Kernel Launch Overhead

Altera_Forum · ‎01-06-2015

Hi everyone,

I am currently trying to measure and minimize the kernel launch overhead, because the kernels that I wrote have to be launched repeatedly.

I am wondering which of the following way is the most accurate way of measuring kernel launch overhead:

1. Use the Kernel Execution tab of the profiler report and measure the "blank space" between each kernel launch.

2. Call clGetEventProfilingInfo() in host and calculate CL_PROFILING_COMMAND_START - CL_PROFILING_COMMAND_QUEUED

3. Call clock_gettime() in host to get wall-clock time between enquening kernel launches and clFinish, and then subtract the time of CL_PROFILING_COMMAND_START - CL_PROFILING_COMMAND_END from it.

Also, I am wondering if launch overhead dependents on how the kernel is written?

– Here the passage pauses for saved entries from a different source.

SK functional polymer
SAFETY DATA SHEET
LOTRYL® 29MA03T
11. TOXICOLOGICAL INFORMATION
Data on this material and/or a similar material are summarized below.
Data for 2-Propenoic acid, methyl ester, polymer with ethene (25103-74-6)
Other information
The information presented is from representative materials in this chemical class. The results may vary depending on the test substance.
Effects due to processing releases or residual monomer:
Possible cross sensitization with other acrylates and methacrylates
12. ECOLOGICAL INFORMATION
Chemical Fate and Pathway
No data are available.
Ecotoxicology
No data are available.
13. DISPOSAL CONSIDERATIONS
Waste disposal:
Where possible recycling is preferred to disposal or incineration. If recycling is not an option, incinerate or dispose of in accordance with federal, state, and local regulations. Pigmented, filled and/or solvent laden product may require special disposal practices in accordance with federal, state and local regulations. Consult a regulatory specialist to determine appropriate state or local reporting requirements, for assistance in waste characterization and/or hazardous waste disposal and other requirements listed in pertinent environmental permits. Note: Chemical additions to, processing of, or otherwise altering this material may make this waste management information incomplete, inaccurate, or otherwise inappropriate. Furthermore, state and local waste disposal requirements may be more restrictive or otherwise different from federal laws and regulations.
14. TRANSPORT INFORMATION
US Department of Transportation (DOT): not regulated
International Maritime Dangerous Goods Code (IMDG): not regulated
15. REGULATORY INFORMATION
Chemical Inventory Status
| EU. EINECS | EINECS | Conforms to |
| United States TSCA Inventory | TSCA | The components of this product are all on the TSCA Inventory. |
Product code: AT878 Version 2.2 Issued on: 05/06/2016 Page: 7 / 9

In some case, I applied SIMD during kernel compilation, and profile report seems to indicate that while the kernel execution time is reduced, the launch overhead is also increased, which offsets the increase in performance that I expected to get.

Altera_Forum · ‎01-07-2015

I think it's more correct in your second step to measure CL_PROFILING_COMMAND_START - CL_PROFILING_COMMAND_SUBMIT. Unless you immediately call clFlush on the command queue after an enqueue, the state transition from queued to submit may be postponed until deemed necessary by the runtime.

I think you'll find that the overhead is minuscule if the kernels are in the same aocx file. I prefer measuring all these times with one or more cl_event's and their queued, submit, start, end states.